=== Begin Enclosure ===

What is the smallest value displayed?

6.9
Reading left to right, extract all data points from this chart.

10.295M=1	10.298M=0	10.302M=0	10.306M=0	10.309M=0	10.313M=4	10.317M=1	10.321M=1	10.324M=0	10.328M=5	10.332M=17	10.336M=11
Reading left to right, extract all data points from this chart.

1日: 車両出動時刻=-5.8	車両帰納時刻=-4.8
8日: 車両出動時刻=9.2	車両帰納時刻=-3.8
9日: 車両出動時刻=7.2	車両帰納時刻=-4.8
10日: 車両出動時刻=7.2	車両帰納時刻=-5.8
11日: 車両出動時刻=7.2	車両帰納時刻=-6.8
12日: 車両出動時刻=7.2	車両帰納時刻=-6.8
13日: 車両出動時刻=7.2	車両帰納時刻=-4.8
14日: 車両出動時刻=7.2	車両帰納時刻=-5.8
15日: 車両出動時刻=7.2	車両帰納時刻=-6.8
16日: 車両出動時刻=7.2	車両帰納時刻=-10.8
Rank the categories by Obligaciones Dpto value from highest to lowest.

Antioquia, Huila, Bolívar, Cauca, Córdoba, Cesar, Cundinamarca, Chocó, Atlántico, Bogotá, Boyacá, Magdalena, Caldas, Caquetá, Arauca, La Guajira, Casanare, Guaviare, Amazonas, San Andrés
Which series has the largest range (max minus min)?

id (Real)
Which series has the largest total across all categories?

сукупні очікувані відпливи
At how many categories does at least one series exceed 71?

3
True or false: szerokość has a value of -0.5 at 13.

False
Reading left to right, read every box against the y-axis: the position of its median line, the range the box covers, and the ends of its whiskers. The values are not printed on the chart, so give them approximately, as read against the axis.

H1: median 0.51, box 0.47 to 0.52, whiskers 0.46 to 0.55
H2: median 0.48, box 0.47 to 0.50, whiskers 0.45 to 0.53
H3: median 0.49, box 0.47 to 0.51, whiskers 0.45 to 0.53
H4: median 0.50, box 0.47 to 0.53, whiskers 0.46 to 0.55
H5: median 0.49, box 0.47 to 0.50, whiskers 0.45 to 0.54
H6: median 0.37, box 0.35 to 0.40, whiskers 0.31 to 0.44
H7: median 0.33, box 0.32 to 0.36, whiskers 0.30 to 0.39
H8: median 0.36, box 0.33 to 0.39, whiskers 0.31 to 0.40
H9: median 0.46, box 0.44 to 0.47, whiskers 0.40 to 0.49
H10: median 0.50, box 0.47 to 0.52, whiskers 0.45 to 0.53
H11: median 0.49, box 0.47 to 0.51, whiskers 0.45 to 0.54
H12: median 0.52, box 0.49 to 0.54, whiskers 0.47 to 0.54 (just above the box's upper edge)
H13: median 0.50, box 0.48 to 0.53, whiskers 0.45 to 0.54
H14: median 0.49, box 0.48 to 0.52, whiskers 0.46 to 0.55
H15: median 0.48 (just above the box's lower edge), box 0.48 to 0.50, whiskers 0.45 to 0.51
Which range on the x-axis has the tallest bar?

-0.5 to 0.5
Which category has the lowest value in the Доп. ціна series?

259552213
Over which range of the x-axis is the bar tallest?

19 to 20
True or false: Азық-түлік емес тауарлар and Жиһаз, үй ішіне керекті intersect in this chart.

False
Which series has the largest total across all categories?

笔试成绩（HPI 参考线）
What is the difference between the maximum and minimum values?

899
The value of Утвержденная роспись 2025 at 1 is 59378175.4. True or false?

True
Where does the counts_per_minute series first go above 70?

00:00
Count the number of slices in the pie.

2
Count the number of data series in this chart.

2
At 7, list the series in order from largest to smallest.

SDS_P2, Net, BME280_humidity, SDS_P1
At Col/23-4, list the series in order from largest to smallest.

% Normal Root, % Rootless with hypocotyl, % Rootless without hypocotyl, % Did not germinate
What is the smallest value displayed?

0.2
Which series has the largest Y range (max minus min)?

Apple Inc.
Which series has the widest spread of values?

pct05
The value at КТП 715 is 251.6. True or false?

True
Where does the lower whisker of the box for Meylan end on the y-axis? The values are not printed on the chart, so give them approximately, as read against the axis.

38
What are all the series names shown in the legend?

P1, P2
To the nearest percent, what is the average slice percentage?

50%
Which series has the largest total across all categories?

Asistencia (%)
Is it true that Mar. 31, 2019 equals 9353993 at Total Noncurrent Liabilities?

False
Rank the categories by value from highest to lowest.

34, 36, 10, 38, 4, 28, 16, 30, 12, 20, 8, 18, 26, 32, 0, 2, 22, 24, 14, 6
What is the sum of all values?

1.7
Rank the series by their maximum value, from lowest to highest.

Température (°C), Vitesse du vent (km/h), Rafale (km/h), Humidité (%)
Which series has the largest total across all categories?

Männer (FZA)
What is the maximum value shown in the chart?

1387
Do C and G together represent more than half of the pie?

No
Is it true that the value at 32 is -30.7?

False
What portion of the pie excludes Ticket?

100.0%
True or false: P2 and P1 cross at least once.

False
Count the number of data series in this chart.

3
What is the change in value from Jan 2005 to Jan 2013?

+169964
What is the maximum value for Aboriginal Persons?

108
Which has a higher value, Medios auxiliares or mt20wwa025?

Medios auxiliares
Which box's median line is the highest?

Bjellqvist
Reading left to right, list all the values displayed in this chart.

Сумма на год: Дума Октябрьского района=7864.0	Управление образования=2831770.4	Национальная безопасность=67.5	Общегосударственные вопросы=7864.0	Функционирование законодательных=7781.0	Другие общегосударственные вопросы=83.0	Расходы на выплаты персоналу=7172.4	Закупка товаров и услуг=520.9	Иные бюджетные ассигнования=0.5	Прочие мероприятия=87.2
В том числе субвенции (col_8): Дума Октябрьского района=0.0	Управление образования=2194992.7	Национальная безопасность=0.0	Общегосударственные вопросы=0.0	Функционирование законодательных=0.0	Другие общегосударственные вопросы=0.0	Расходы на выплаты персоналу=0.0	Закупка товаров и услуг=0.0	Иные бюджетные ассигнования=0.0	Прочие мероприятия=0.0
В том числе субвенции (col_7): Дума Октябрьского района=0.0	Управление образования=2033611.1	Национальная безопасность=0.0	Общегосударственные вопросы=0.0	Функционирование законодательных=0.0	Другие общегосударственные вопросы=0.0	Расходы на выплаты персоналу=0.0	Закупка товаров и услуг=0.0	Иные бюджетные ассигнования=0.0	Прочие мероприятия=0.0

=== End Enclosure ===

■ Goal of the exercise ■
Update all the material above, changing every "chart" to "graph" and leaving everything else as it is.

■ Written response ■
What is the smallest value displayed?

6.9
Reading left to right, extract all data points from this graph.

10.295M=1	10.298M=0	10.302M=0	10.306M=0	10.309M=0	10.313M=4	10.317M=1	10.321M=1	10.324M=0	10.328M=5	10.332M=17	10.336M=11
Reading left to right, extract all data points from this graph.

1日: 車両出動時刻=-5.8	車両帰納時刻=-4.8
8日: 車両出動時刻=9.2	車両帰納時刻=-3.8
9日: 車両出動時刻=7.2	車両帰納時刻=-4.8
10日: 車両出動時刻=7.2	車両帰納時刻=-5.8
11日: 車両出動時刻=7.2	車両帰納時刻=-6.8
12日: 車両出動時刻=7.2	車両帰納時刻=-6.8
13日: 車両出動時刻=7.2	車両帰納時刻=-4.8
14日: 車両出動時刻=7.2	車両帰納時刻=-5.8
15日: 車両出動時刻=7.2	車両帰納時刻=-6.8
16日: 車両出動時刻=7.2	車両帰納時刻=-10.8
Rank the categories by Obligaciones Dpto value from highest to lowest.

Antioquia, Huila, Bolívar, Cauca, Córdoba, Cesar, Cundinamarca, Chocó, Atlántico, Bogotá, Boyacá, Magdalena, Caldas, Caquetá, Arauca, La Guajira, Casanare, Guaviare, Amazonas, San Andrés
Which series has the largest range (max minus min)?

id (Real)
Which series has the largest total across all categories?

сукупні очікувані відпливи
At how many categories does at least one series exceed 71?

3
True or false: szerokość has a value of -0.5 at 13.

False
Reading left to right, read every box against the y-axis: the position of its median line, the range the box covers, and the ends of its whiskers. The values are not printed on the graph, so give them approximately, as read against the axis.

H1: median 0.51, box 0.47 to 0.52, whiskers 0.46 to 0.55
H2: median 0.48, box 0.47 to 0.50, whiskers 0.45 to 0.53
H3: median 0.49, box 0.47 to 0.51, whiskers 0.45 to 0.53
H4: median 0.50, box 0.47 to 0.53, whiskers 0.46 to 0.55
H5: median 0.49, box 0.47 to 0.50, whiskers 0.45 to 0.54
H6: median 0.37, box 0.35 to 0.40, whiskers 0.31 to 0.44
H7: median 0.33, box 0.32 to 0.36, whiskers 0.30 to 0.39
H8: median 0.36, box 0.33 to 0.39, whiskers 0.31 to 0.40
H9: median 0.46, box 0.44 to 0.47, whiskers 0.40 to 0.49
H10: median 0.50, box 0.47 to 0.52, whiskers 0.45 to 0.53
H11: median 0.49, box 0.47 to 0.51, whiskers 0.45 to 0.54
H12: median 0.52, box 0.49 to 0.54, whiskers 0.47 to 0.54 (just above the box's upper edge)
H13: median 0.50, box 0.48 to 0.53, whiskers 0.45 to 0.54
H14: median 0.49, box 0.48 to 0.52, whiskers 0.46 to 0.55
H15: median 0.48 (just above the box's lower edge), box 0.48 to 0.50, whiskers 0.45 to 0.51
Which range on the x-axis has the tallest bar?

-0.5 to 0.5
Which category has the lowest value in the Доп. ціна series?

259552213
Over which range of the x-axis is the bar tallest?

19 to 20
True or false: Азық-түлік емес тауарлар and Жиһаз, үй ішіне керекті intersect in this graph.

False
Which series has the largest total across all categories?

笔试成绩（HPI 参考线）
What is the difference between the maximum and minimum values?

899
The value of Утвержденная роспись 2025 at 1 is 59378175.4. True or false?

True
Where does the counts_per_minute series first go above 70?

00:00
Count the number of slices in the pie.

2
Count the number of data series in this graph.

2
At 7, list the series in order from largest to smallest.

SDS_P2, Net, BME280_humidity, SDS_P1
At Col/23-4, list the series in order from largest to smallest.

% Normal Root, % Rootless with hypocotyl, % Rootless without hypocotyl, % Did not germinate
What is the smallest value displayed?

0.2
Which series has the largest Y range (max minus min)?

Apple Inc.
Which series has the widest spread of values?

pct05
The value at КТП 715 is 251.6. True or false?

True
Where does the lower whisker of the box for Meylan end on the y-axis? The values are not printed on the graph, so give them approximately, as read against the axis.

38
What are all the series names shown in the legend?

P1, P2
To the nearest percent, what is the average slice percentage?

50%
Which series has the largest total across all categories?

Asistencia (%)
Is it true that Mar. 31, 2019 equals 9353993 at Total Noncurrent Liabilities?

False
Rank the categories by value from highest to lowest.

34, 36, 10, 38, 4, 28, 16, 30, 12, 20, 8, 18, 26, 32, 0, 2, 22, 24, 14, 6
What is the sum of all values?

1.7
Rank the series by their maximum value, from lowest to highest.

Température (°C), Vitesse du vent (km/h), Rafale (km/h), Humidité (%)
Which series has the largest total across all categories?

Männer (FZA)
What is the maximum value shown in the graph?

1387
Do C and G together represent more than half of the pie?

No
Is it true that the value at 32 is -30.7?

False
What portion of the pie excludes Ticket?

100.0%
True or false: P2 and P1 cross at least once.

False
Count the number of data series in this graph.

3
What is the change in value from Jan 2005 to Jan 2013?

+169964
What is the maximum value for Aboriginal Persons?

108
Which has a higher value, Medios auxiliares or mt20wwa025?

Medios auxiliares
Which box's median line is the highest?

Bjellqvist
Reading left to right, list all the values displayed in this graph.

Сумма на год: Дума Октябрьского района=7864.0	Управление образования=2831770.4	Национальная безопасность=67.5	Общегосударственные вопросы=7864.0	Функционирование законодательных=7781.0	Другие общегосударственные вопросы=83.0	Расходы на выплаты персоналу=7172.4	Закупка товаров и услуг=520.9	Иные бюджетные ассигнования=0.5	Прочие мероприятия=87.2
В том числе субвенции (col_8): Дума Октябрьского района=0.0	Управление образования=2194992.7	Национальная безопасность=0.0	Общегосударственные вопросы=0.0	Функционирование законодательных=0.0	Другие общегосударственные вопросы=0.0	Расходы на выплаты персоналу=0.0	Закупка товаров и услуг=0.0	Иные бюджетные ассигнования=0.0	Прочие мероприятия=0.0
В том числе субвенции (col_7): Дума Октябрьского района=0.0	Управление образования=2033611.1	Национальная безопасность=0.0	Общегосударственные вопросы=0.0	Функционирование законодательных=0.0	Другие общегосударственные вопросы=0.0	Расходы на выплаты персоналу=0.0	Закупка товаров и услуг=0.0	Иные бюджетные ассигнования=0.0	Прочие мероприятия=0.0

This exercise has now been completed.